[Page layout parsing data]
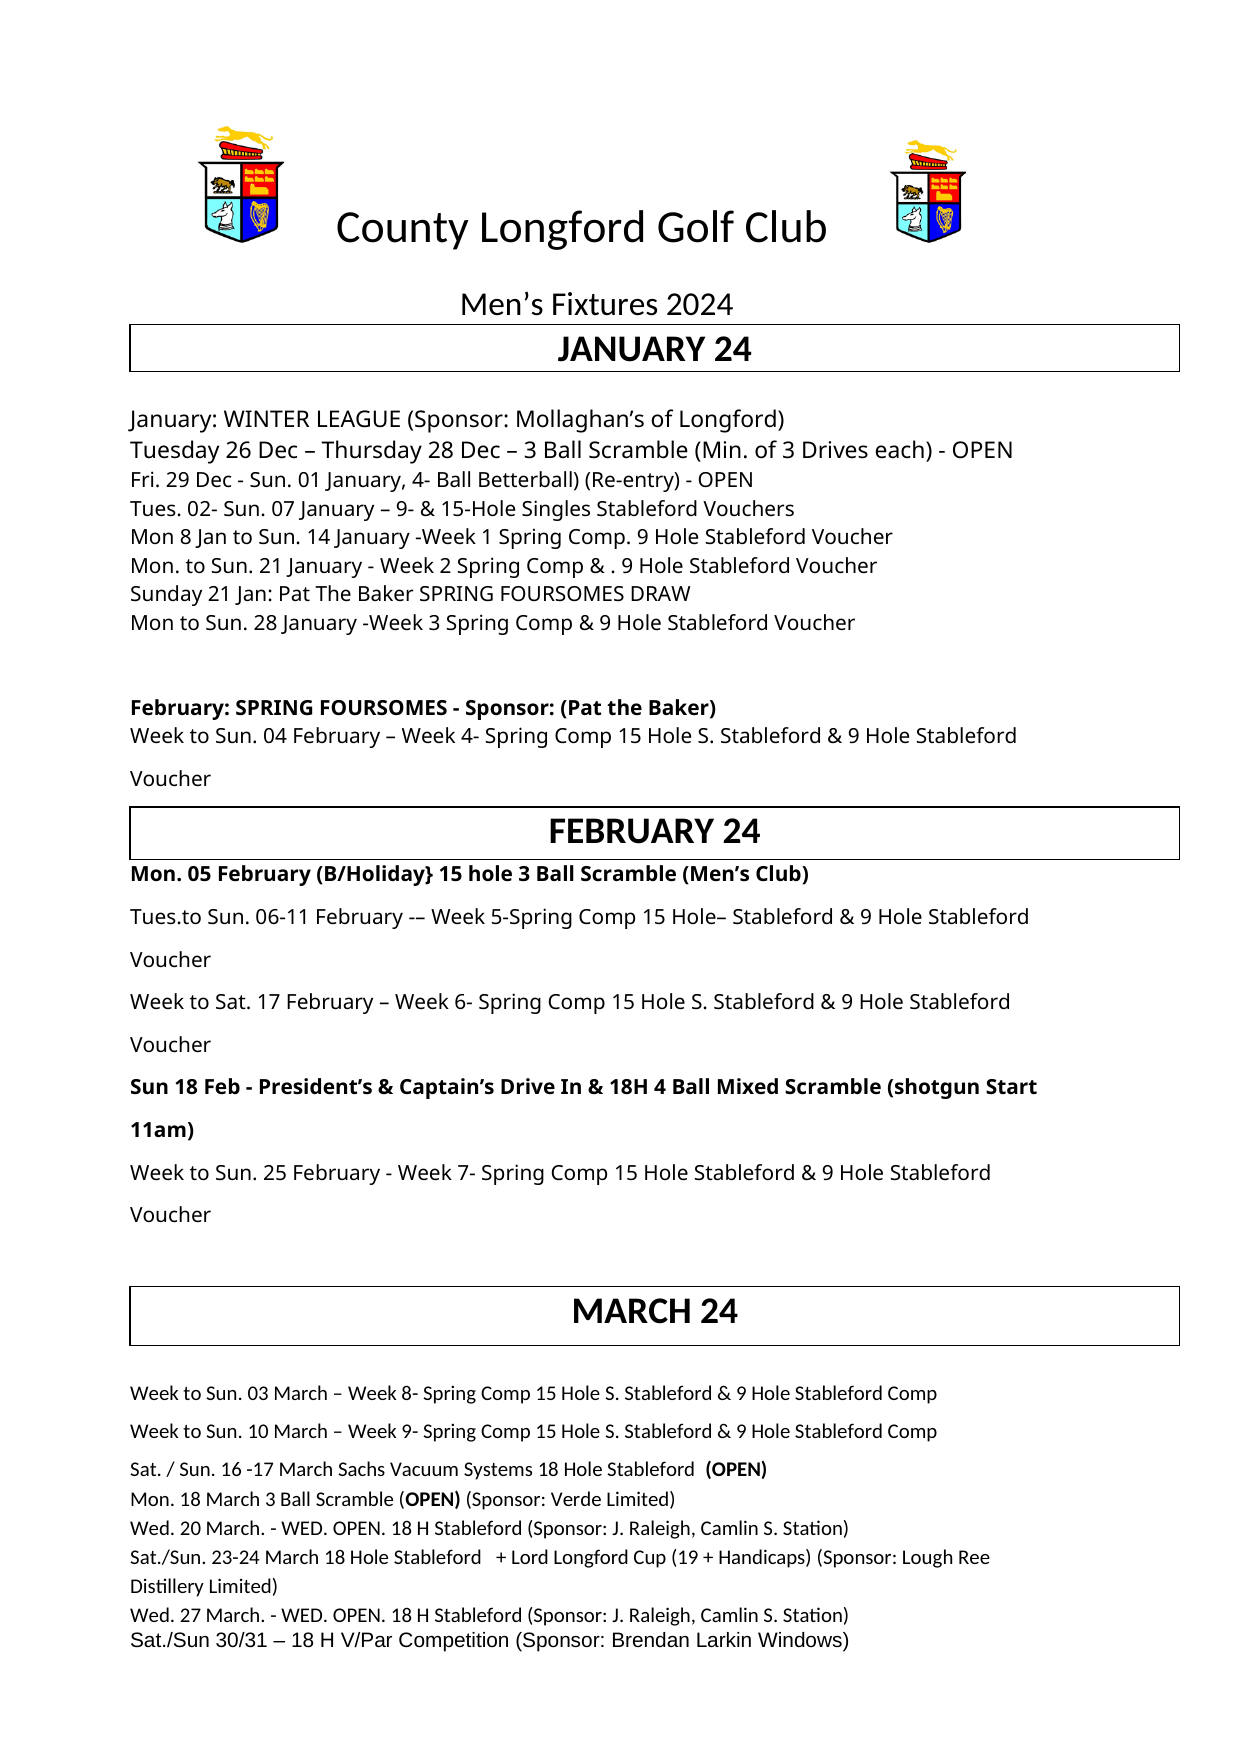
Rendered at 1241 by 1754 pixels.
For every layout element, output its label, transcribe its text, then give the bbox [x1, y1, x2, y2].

text Week to Sun. 03 March – Week 8- Spring Comp 15 Hole S. Stableford & 9 Hole Stableford Comp [130, 1380, 1063, 1406]
picture [889, 140, 967, 243]
text Sat. / Sun. 16 -17 March Sachs Vacuum Systems 18 Hole Stableford (OPEN) [130, 1457, 1063, 1482]
text Wed. 20 March. - WED. OPEN. 18 H Stableford (Sponsor: J. Raleigh, Camlin S. Station) [130, 1515, 1063, 1540]
text Mon 8 Jan to Sun. 14 January -Week 1 Spring Comp. 9 Hole Stableford Voucher [130, 522, 1063, 551]
text Tues.to Sun. 06-11 February -– Week 5-Spring Comp 15 Hole– Stableford & 9 Hole Stableford Voucher [130, 902, 1063, 973]
text February: SPRING FOURSOMES - Sponsor: (Pat the Baker) [130, 693, 1063, 721]
text Tues. 02- Sun. 07 January – 9- & 15-Hole Singles Stableford Vouchers [130, 494, 1063, 522]
text Sunday 21 Jan: Pat The Baker SPRING FOURSOMES DRAW [130, 579, 1063, 608]
text County Longford Golf Club [100, 126, 1063, 254]
text Week to Sun. 25 February - Week 7- Spring Comp 15 Hole Stableford & 9 Hole Stableford Voucher [130, 1158, 1063, 1229]
text Week to Sat. 17 February – Week 6- Spring Comp 15 Hole S. Stableford & 9 Hole Stableford Voucher [130, 987, 1063, 1058]
text Week to Sun. 10 March – Week 9- Spring Comp 15 Hole S. Stableford & 9 Hole Stableford Comp [130, 1418, 1063, 1444]
picture [197, 126, 285, 243]
table_header MARCH 24 [131, 1287, 1179, 1345]
text Wed. 27 March. - WED. OPEN. 18 H Stableford (Sponsor: J. Raleigh, Camlin S. Station) [130, 1602, 1063, 1628]
table_header JANUARY 24 [131, 325, 1179, 371]
text Sat./Sun 30/31 – 18 H V/Par Competition (Sponsor: Brendan Larkin Windows) [130, 1628, 1063, 1652]
text Mon. to Sun. 21 January - Week 2 Spring Comp & . 9 Hole Stableford Voucher [130, 551, 1063, 579]
table_header FEBRUARY 24 [131, 808, 1179, 858]
text Mon to Sun. 28 January -Week 3 Spring Comp & 9 Hole Stableford Voucher [130, 608, 1063, 636]
text Sat./Sun. 23-24 March 18 Hole Stableford + Lord Longford Cup (19 + Handicaps) (Sponsor: Lough Ree Distillery Limited) [130, 1544, 1063, 1599]
text Fri. 29 Dec - Sun. 01 January, 4- Ball Betterball) (Re-entry) - OPEN [130, 466, 1063, 494]
text Sun 18 Feb - President’s & Captain’s Drive In & 18H 4 Ball Mixed Scramble (shotgun Start 11am) [130, 1072, 1063, 1143]
text Men’s Fixtures 2024 [130, 283, 1063, 324]
text Mon. 18 March 3 Ball Scramble (OPEN) (Sponsor: Verde Limited) [130, 1486, 1063, 1511]
text Mon. 05 February (B/Holiday} 15 hole 3 Ball Scramble (Men’s Club) [130, 860, 1063, 888]
text January: WINTER LEAGUE (Sponsor: Mollaghan’s of Longford) [130, 403, 1063, 434]
text Tuesday 26 Dec – Thursday 28 Dec – 3 Ball Scramble (Min. of 3 Drives each) - OPEN [130, 434, 1063, 466]
text Week to Sun. 04 February – Week 4- Spring Comp 15 Hole S. Stableford & 9 Hole Stableford Voucher [130, 721, 1063, 792]
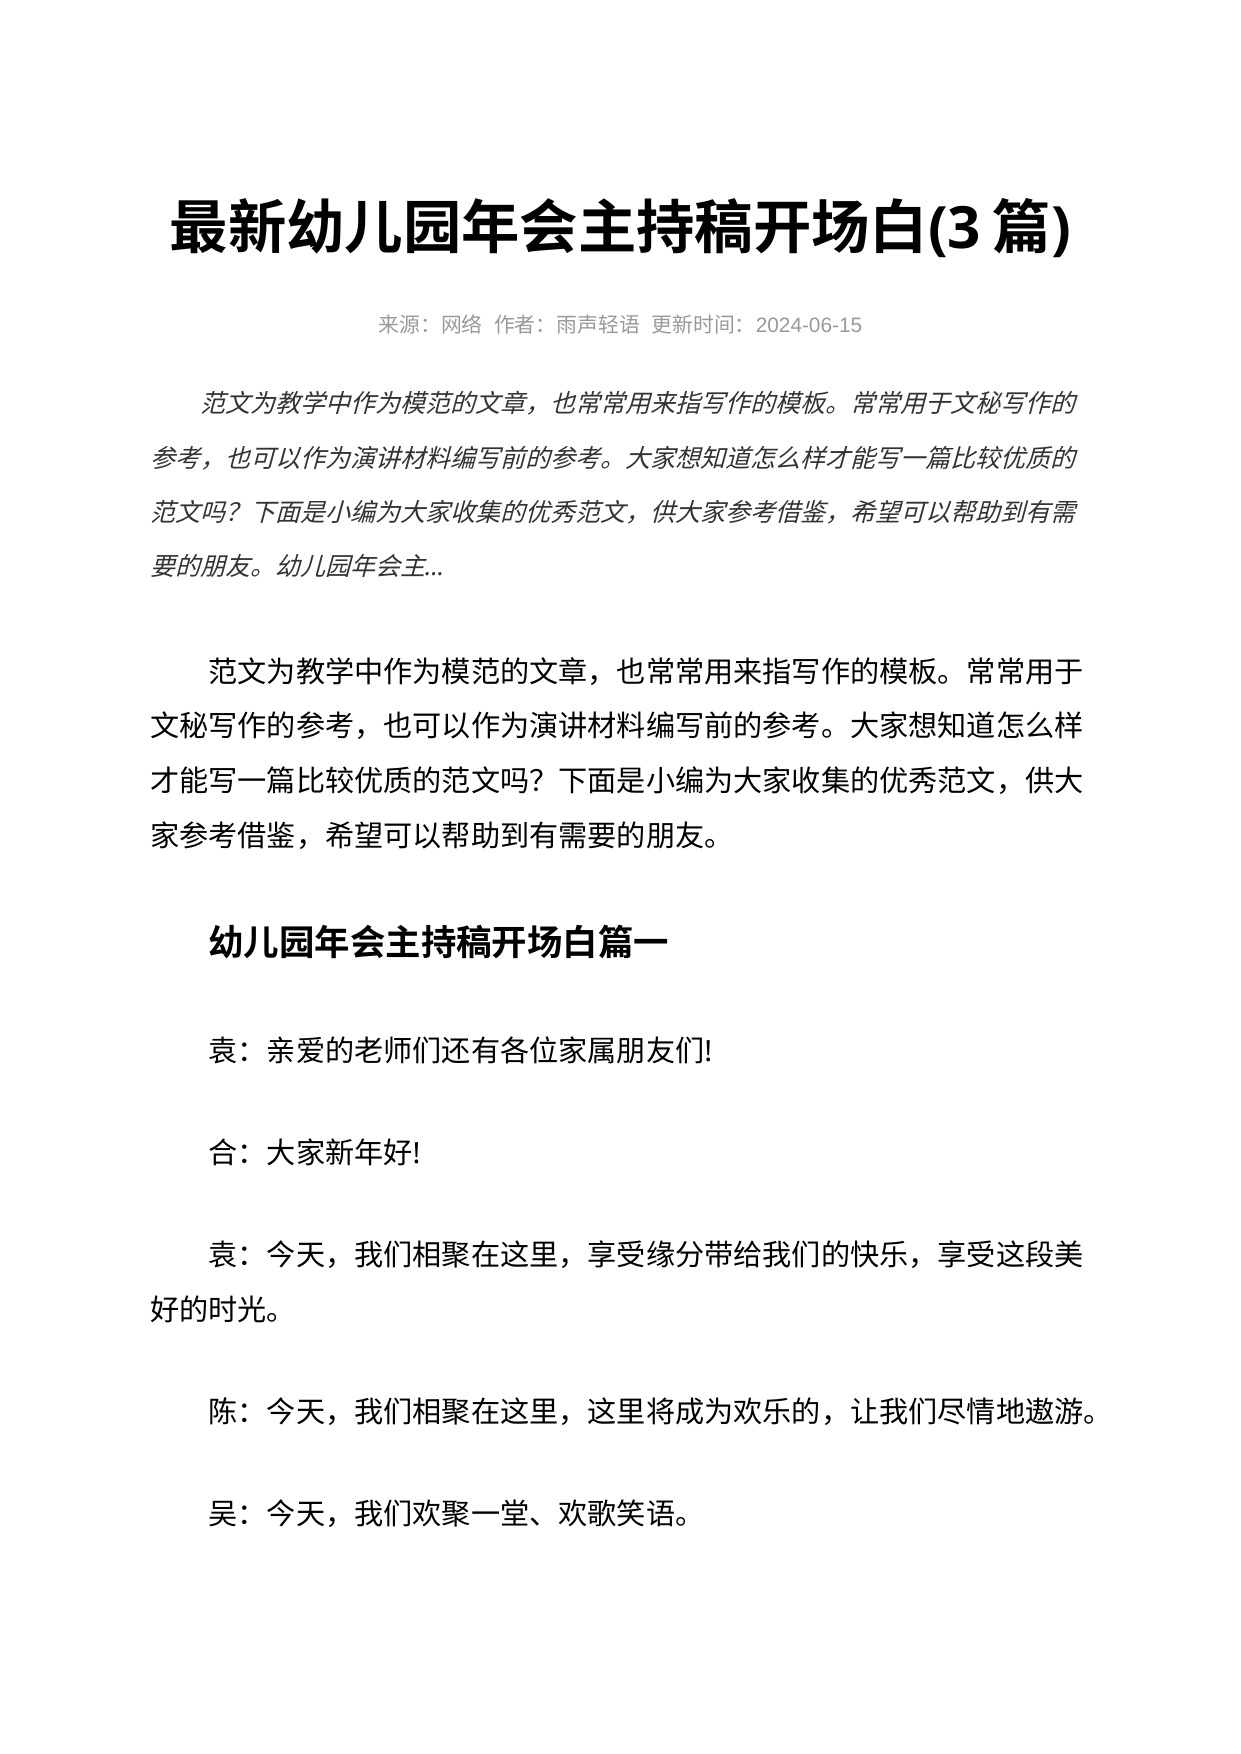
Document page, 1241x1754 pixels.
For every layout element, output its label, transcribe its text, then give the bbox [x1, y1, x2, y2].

# BRIEF
Repeat the data above exactly, leaving out any pictures it holds.

# WRITTEN SOLUTION
Rendered at 1241 by 1754 pixels.
For every layout element, output its label, transcribe its text, then give the bbox [x1, y1, x2, y2].

text Week to Sun. 03 March – Week 8- Spring Comp 15 Hole S. Stableford & 9 Hole Stableford Comp [130, 1380, 1063, 1406]
picture [889, 140, 967, 243]
text Sat. / Sun. 16 -17 March Sachs Vacuum Systems 18 Hole Stableford (OPEN) [130, 1457, 1063, 1482]
text Wed. 20 March. - WED. OPEN. 18 H Stableford (Sponsor: J. Raleigh, Camlin S. Station) [130, 1515, 1063, 1540]
text Mon 8 Jan to Sun. 14 January -Week 1 Spring Comp. 9 Hole Stableford Voucher [130, 522, 1063, 551]
text Tues.to Sun. 06-11 February -– Week 5-Spring Comp 15 Hole– Stableford & 9 Hole Stableford Voucher [130, 902, 1063, 973]
text February: SPRING FOURSOMES - Sponsor: (Pat the Baker) [130, 693, 1063, 721]
text Tues. 02- Sun. 07 January – 9- & 15-Hole Singles Stableford Vouchers [130, 494, 1063, 522]
text Sunday 21 Jan: Pat The Baker SPRING FOURSOMES DRAW [130, 579, 1063, 608]
text County Longford Golf Club [100, 126, 1063, 254]
text Week to Sun. 25 February - Week 7- Spring Comp 15 Hole Stableford & 9 Hole Stableford Voucher [130, 1158, 1063, 1229]
text Week to Sat. 17 February – Week 6- Spring Comp 15 Hole S. Stableford & 9 Hole Stableford Voucher [130, 987, 1063, 1058]
text Week to Sun. 10 March – Week 9- Spring Comp 15 Hole S. Stableford & 9 Hole Stableford Comp [130, 1418, 1063, 1444]
picture [197, 126, 285, 243]
table_header MARCH 24 [131, 1287, 1179, 1345]
text Wed. 27 March. - WED. OPEN. 18 H Stableford (Sponsor: J. Raleigh, Camlin S. Station) [130, 1602, 1063, 1628]
table_header JANUARY 24 [131, 325, 1179, 371]
text Sat./Sun 30/31 – 18 H V/Par Competition (Sponsor: Brendan Larkin Windows) [130, 1628, 1063, 1652]
text Mon. to Sun. 21 January - Week 2 Spring Comp & . 9 Hole Stableford Voucher [130, 551, 1063, 579]
table_header FEBRUARY 24 [131, 808, 1179, 858]
text Mon to Sun. 28 January -Week 3 Spring Comp & 9 Hole Stableford Voucher [130, 608, 1063, 636]
text Sat./Sun. 23-24 March 18 Hole Stableford + Lord Longford Cup (19 + Handicaps) (Sponsor: Lough Ree Distillery Limited) [130, 1544, 1063, 1599]
text Fri. 29 Dec - Sun. 01 January, 4- Ball Betterball) (Re-entry) - OPEN [130, 466, 1063, 494]
text Sun 18 Feb - President’s & Captain’s Drive In & 18H 4 Ball Mixed Scramble (shotgun Start 11am) [130, 1072, 1063, 1143]
text Men’s Fixtures 2024 [130, 283, 1063, 324]
text Mon. 18 March 3 Ball Scramble (OPEN) (Sponsor: Verde Limited) [130, 1486, 1063, 1511]
text Mon. 05 February (B/Holiday} 15 hole 3 Ball Scramble (Men’s Club) [130, 860, 1063, 888]
text January: WINTER LEAGUE (Sponsor: Mollaghan’s of Longford) [130, 403, 1063, 434]
text Tuesday 26 Dec – Thursday 28 Dec – 3 Ball Scramble (Min. of 3 Drives each) - OPEN [130, 434, 1063, 466]
text Week to Sun. 04 February – Week 4- Spring Comp 15 Hole S. Stableford & 9 Hole Stableford Voucher [130, 721, 1063, 792]
Document page, 1241x1754 pixels.
For every layout element, output its label, transcribe its text, then give the bbox [x1, y1, x2, y2].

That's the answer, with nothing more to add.